TASK TO CARRY OUT. Count how many lines hold "Канал" in the records, and respond with that number by itself.

GIVEN INFORMATION.

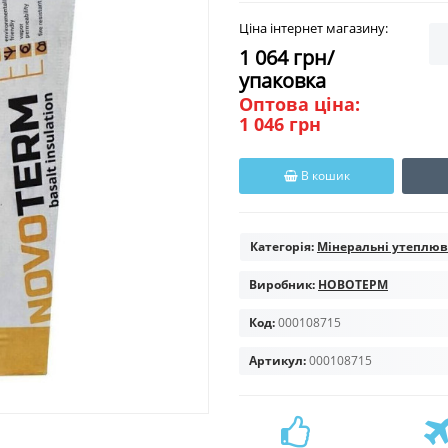
Ціна інтернет магазину:
1 064 грн/
упаковка
Оптова ціна:
1 046 грн
В кошик
Категорія:
Мінеральні утеплюв
Виробник:
НОВОТЕРМ
Код:
000108715
Артикул:
000108715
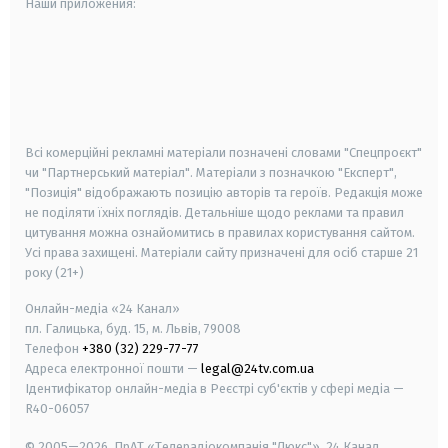
Наши приложения:
android
apple
smart tv
samsung smart tv
Всі комерційні рекламні матеріали позначені словами "Спецпроєкт"
чи "Партнерський матеріал". Матеріали з позначкою "Експерт",
"Позиція" відображають позицію авторів та героїв. Редакція може
не поділяти їхніх поглядів. Детальніше щодо реклами та правил
цитування можна ознайомитись в правилах користування сайтом.
Усі права захищені.
Матеріали сайту призначені для осіб старше
21
року (21+)
Онлайн-медіа «24 Канал»
пл. Галицька, буд. 15, м. Львів, 79008
Телефон
+380 (32) 229-77-77
Адреса електронної пошти —
legal@24tv.com.ua
Ідентифікатор онлайн-медіа в Реєстрі суб'єктів у сфері медіа —
R40-06057
© 2005—2026,
ПрАТ «Телерадіокомпанія "Люкс"», 24 Канал.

YOUR SOLUTION. 2